His 'verbal typos' are now the stuff of popular Tamil memes. "There is no other way to parse this. He speeches are a disaster. He exhibits neither a command of language nor of the subject. It is just mechanical droning," says a senior media person who still remembers how Karunanidhi used to rabble-rouse and set the agenda for elections with rare cunning.

"In days of yore, people used to come just to hear Karunanidhi speak. Today there is no leader in the DMK who commands such a draw," says Kathiravan, a DMK worker.

Elsewhere, Anbumani Ramadoss, who tried manfully with an ambitiously-mounted campaign in the State Assembly polls of 2016, is a pale shadow of himself this time around. There is no pep or zing in his campaigns. 

The BJP's state leader Tamilisai is a good speaker with a natural command over Tamil. But her speeches don't carry emotional heft. 

Thol Thirumavalavan of Viduthalai Siruthaigal is a spirited speaker, and he knows to drive home his point through a mixture of both pith and patois. But being a smaller party in a larger alliance group, his appeal is confined to specific areas.

The Congress has no major campaigners. Former minister P Chidambaram is indeed a good orator. His unhurried style has a good feel to it, but the man generally comes across as being snobbish which precludes the masses from warming up to him. At any rate, Chidambaram is no longer interested in campaigning, except addressing meetings in his son's constituency.

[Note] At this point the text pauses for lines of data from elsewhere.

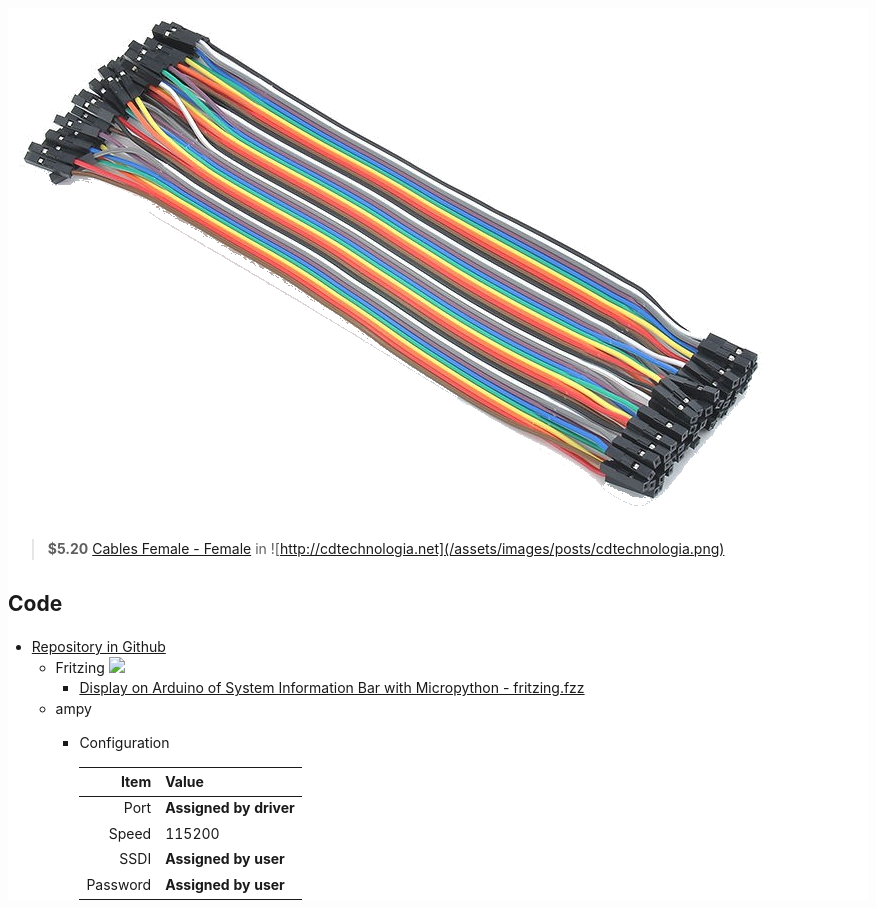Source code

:  ![](/assets/images/posts/cables_hembra_hembra.png)
  > **$5.20** [Cables Female - Female](http://cdtechnologia.net/semiconductores/117-cables-hembra-macho.html) in ![http://cdtechnologia.net](/assets/images/posts/cdtechnologia.png) 

## <i class="fas fa-code"></i> Code

- <i class="fab fa-github"></i> [Repository in Github](https://github.com/nelbren/display_on_arduino_of_sib_with_micropython)
  - <i class="far fa-object-group"></i> Fritzing
  ![](https://raw.githubusercontent.com/nelbren/display_on_arduino_of_sib_with_micropython/master/fritzing/Display%20on%20Arduino%20of%20System%20Information%20Bar%20with%20Micropython%20-%20fritzing.png)
    - <i class="fas fa-download"></i> [Display on Arduino of System Information Bar with Micropython - fritzing.fzz](https://raw.githubusercontent.com/nelbren/display_on_arduino_of_sib_with_micropython/master/fritzing/Display%20on%20Arduino%20of%20System%20Information%20Bar%20with%20Micropython%20-%20fritzing.fzz)
  - <i class="fas fa-laptop-code"></i> ampy
    - <i class="fas fa-sliders-h"></i> Configuration

      |Item|Value|
      |--:|:--|
      |Port|**Assigned by driver**|
      |Speed|115200|
      |SSDI|**Assigned by user**|
      |Password|**Assigned by user**|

But what of Makkal Neethi Maiam's Kamal Haasan? Well, he has been the most impressive and involved leader in the campaigns in the state. Though his language can be a little convoluted as he has a penchant for recondite similes and metaphors, Kamal is full of passion and has brought to his meetings raw energy. It radiates in his speeches and approach. But that may still not be good enough to win his party anything in the polls.